Whoa!  “Bye-bye, little crystal!  I am going on” says the droplet leaving the crystal hanging on other crystals on the slope.  And so, through many years, the crystals build cave formations that look like petrified waterfalls, which are called flowstones.

 

Did you know?
Tour guides or speleologists can show you dripstones in commercial caves.  In Croatia, for example, you can visit Baredine Cave in Istria, Cerovačke Caves in Lika, Lokvarka Cave in Gorski Kotar, Veternica Cave near Zagreb, and many other caves.  One should never break dripstones or take them out of a cave.
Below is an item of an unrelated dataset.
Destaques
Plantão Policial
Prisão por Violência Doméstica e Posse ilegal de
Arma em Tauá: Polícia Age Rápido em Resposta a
“Oh good, we’ve slowed down a bit … Look, we have made a beautiful lake” say the crystals.  Such small ponds with dams of calcite crystals are called rimstone pools.


Water droplets dripping into such shallow rimstone pools sometimes roll the crystals around.  The crystals stick to each other, get polished and become small round balls.


“My head is spinning …. Ahhhhhh!  What a headache!”  “Who cares, we are so pretty!”  “Look, I am perfectly round and shiny.  Aren’t I beautiful?” says a small round shiny stone.  And thus, cave pearls grow and get rounded in some rimstone pools.  

Did you know?

Pearls also form in some sea shells in the ocean.
Cave pearls are usually as large as a pea, but they can grow to be as large as a fist.

Water droplets and crystals also jump into quiet lakes where they say good bye to each other.  “I am going to join my brothers” says the crystal and grabs onto the cave raft made of many other calcite crystals.


Sometimes the cave rafts attach to the edge of the lake, forming shiny shelfstones.

Did you know?

Cave shrimps, cave salamanders, endemic Croatian leeches and other cave animals do not have eyes because they spend their entire life in complete underground darkness.  These animals do not need eyes in the dark and have therefore lost their eyesight.